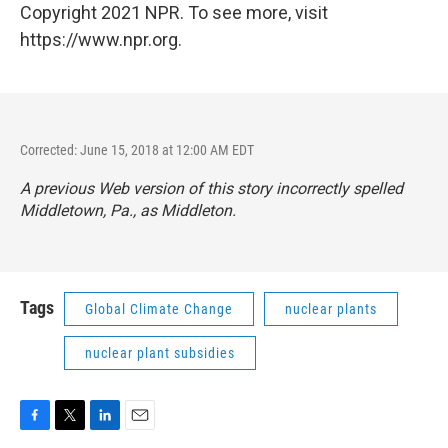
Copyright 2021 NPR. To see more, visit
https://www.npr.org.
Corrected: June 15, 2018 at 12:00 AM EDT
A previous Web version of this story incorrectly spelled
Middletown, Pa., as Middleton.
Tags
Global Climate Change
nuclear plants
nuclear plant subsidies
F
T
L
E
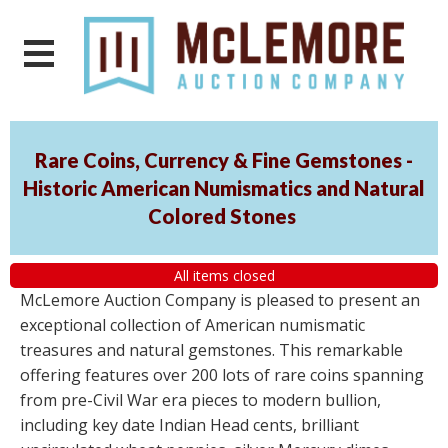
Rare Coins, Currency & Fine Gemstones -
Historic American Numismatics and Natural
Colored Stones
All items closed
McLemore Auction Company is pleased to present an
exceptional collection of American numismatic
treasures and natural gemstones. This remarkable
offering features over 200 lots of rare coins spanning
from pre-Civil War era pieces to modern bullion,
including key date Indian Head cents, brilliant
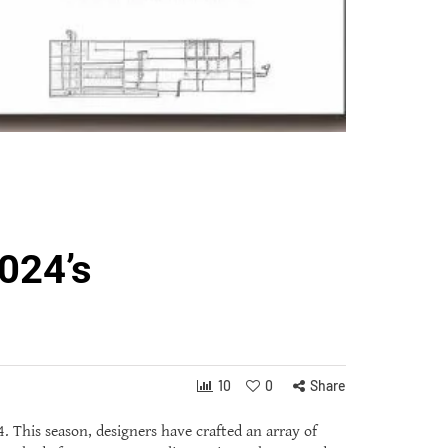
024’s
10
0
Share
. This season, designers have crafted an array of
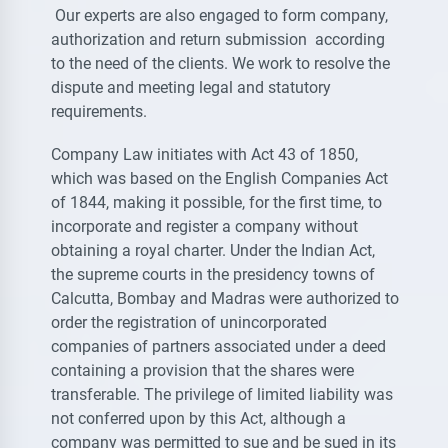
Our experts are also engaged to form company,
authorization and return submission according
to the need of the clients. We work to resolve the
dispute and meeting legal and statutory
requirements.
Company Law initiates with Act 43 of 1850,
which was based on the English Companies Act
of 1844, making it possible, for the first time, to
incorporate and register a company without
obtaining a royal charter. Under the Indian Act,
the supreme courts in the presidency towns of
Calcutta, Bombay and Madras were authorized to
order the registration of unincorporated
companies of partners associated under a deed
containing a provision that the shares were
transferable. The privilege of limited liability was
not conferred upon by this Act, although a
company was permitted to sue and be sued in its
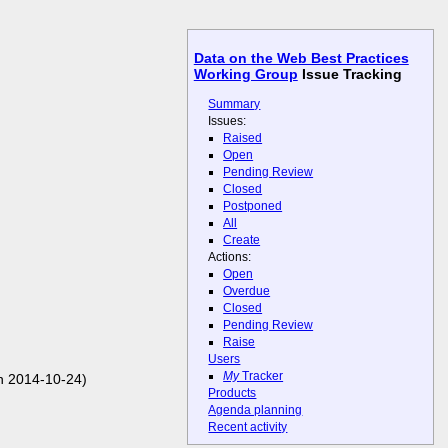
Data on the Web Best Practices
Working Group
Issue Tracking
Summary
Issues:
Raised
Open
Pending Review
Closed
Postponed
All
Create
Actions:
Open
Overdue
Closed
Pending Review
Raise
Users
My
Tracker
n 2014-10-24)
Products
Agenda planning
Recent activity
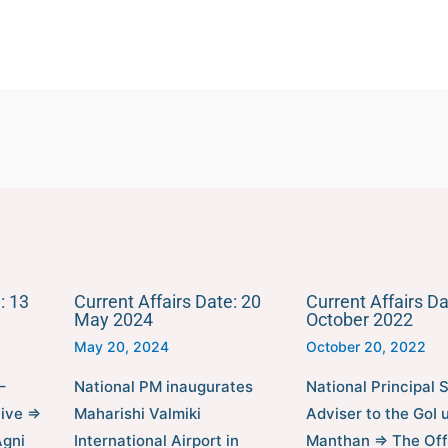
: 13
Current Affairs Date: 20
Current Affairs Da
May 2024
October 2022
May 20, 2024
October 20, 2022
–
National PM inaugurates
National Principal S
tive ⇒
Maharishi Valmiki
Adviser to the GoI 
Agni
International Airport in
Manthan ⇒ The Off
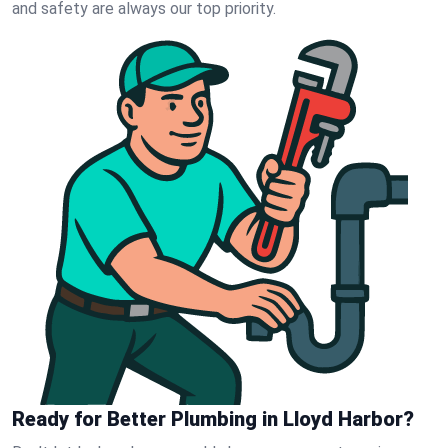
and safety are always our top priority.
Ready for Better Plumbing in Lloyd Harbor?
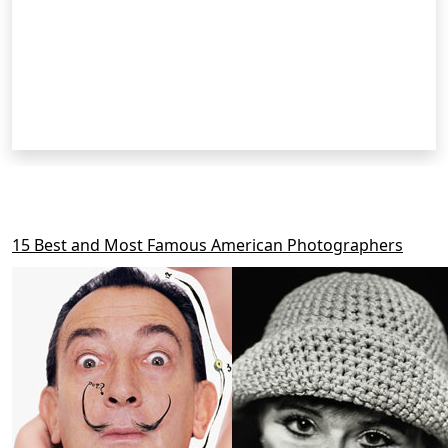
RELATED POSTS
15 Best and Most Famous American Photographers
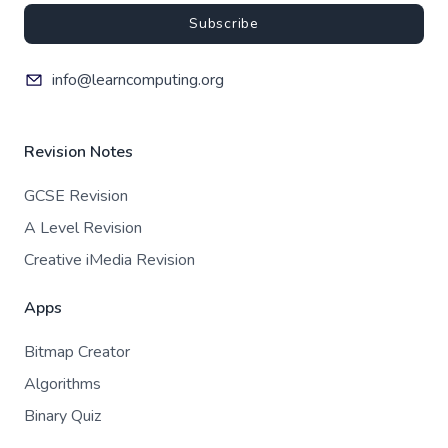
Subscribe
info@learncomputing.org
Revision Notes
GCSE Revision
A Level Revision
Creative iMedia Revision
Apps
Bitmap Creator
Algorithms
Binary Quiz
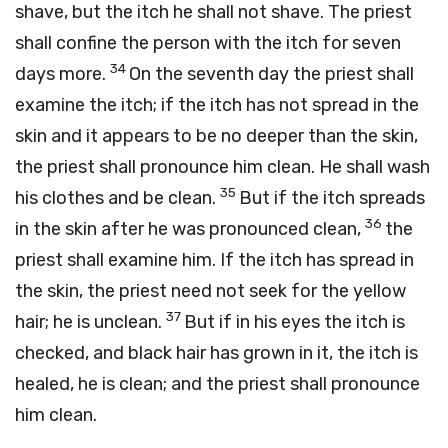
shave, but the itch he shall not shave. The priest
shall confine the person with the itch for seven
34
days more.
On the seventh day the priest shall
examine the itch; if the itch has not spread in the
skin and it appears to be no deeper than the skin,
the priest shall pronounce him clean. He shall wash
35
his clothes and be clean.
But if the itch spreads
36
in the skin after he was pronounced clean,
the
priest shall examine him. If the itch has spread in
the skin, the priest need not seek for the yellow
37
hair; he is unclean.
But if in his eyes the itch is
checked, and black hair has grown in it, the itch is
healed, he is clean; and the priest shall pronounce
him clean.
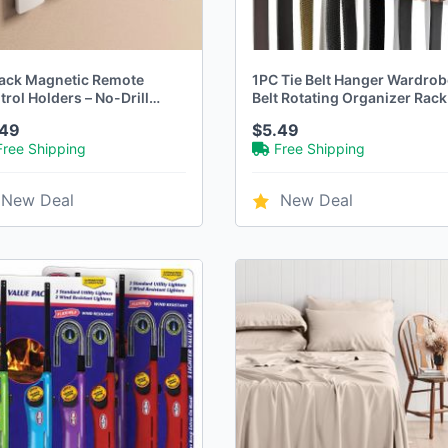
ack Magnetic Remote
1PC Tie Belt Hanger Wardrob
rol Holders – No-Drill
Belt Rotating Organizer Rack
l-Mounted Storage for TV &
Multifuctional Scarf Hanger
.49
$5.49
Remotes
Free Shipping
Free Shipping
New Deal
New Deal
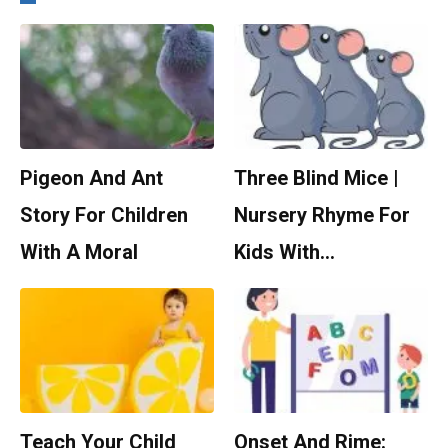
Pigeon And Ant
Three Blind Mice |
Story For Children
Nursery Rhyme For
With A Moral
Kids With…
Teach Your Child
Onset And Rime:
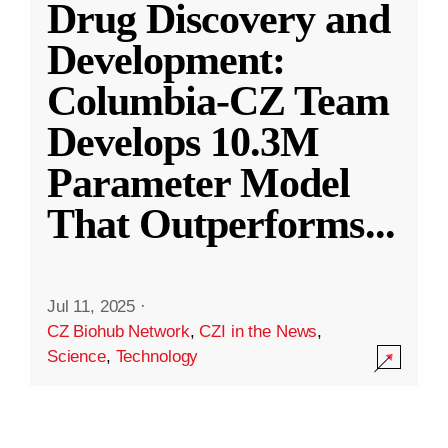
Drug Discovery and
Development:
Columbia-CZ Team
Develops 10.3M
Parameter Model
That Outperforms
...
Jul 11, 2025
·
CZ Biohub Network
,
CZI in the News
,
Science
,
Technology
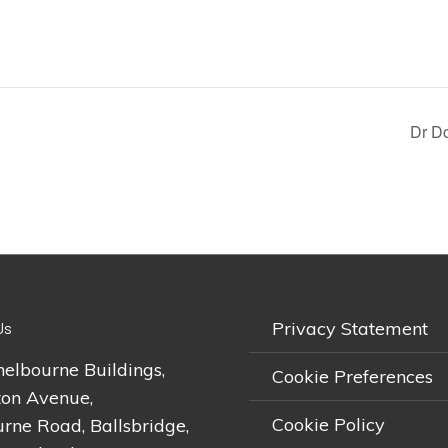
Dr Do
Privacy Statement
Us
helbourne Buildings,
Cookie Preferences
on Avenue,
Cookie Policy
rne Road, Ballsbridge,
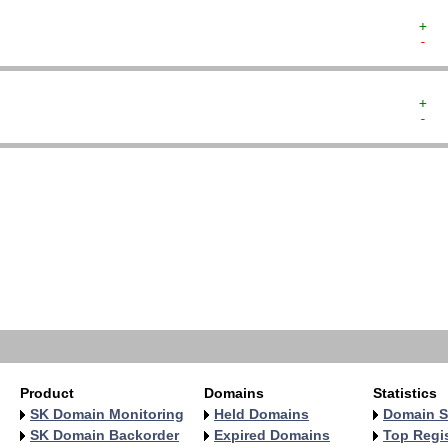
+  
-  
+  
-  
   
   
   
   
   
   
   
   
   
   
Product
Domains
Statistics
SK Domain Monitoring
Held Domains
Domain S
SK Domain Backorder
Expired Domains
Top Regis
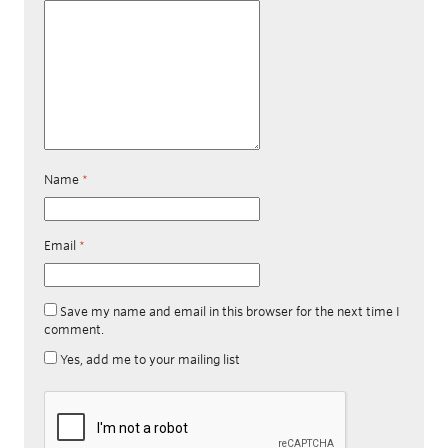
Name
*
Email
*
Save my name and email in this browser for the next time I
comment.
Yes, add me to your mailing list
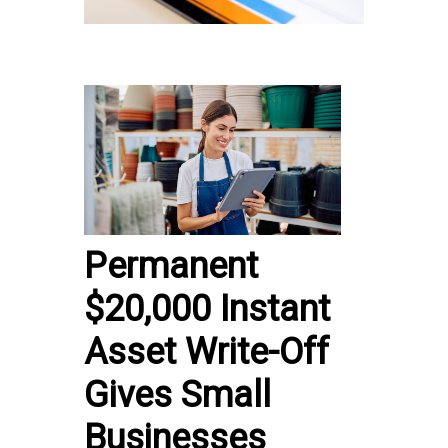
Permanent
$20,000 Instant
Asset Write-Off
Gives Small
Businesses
___
**Exercise goal:**
The lines wanted run from the first one in the material above through the line containing "Current Affairs Date: 20"; give them again exactly, leaving out the pictures.

**Response to this exercise:**
Copyright 2021 NPR. To see more, visit
https://www.npr.org.
Corrected: June 15, 2018 at 12:00 AM EDT
A previous Web version of this story incorrectly spelled
Middletown, Pa., as Middleton.
Tags
Global Climate Change
nuclear plants
nuclear plant subsidies
F
T
L
E
Rare Coins, Currency & Fine Gemstones -
Historic American Numismatics and Natural
Colored Stones
All items closed
McLemore Auction Company is pleased to present an
exceptional collection of American numismatic
treasures and natural gemstones. This remarkable
offering features over 200 lots of rare coins spanning
from pre-Civil War era pieces to modern bullion,
including key date Indian Head cents, brilliant
024’s
10
0
Share
. This season, designers have crafted an array of
Our experts are also engaged to form company,
authorization and return submission according
to the need of the clients. We work to resolve the
dispute and meeting legal and statutory
requirements.
Company Law initiates with Act 43 of 1850,
which was based on the English Companies Act
of 1844, making it possible, for the first time, to
incorporate and register a company without
obtaining a royal charter. Under the Indian Act,
the supreme courts in the presidency towns of
Calcutta, Bombay and Madras were authorized to
order the registration of unincorporated
companies of partners associated under a deed
containing a provision that the shares were
transferable. The privilege of limited liability was
not conferred upon by this Act, although a
company was permitted to sue and be sued in its
Data on the Web Best Practices
Working Group
Issue Tracking
Summary
Issues:
Raised
Open
Pending Review
Closed
Postponed
All
Create
Actions:
Open
Overdue
Closed
Pending Review
Raise
Users
My
Tracker
n 2014-10-24)
Products
Agenda planning
Recent activity
: 13
Current Affairs Date: 20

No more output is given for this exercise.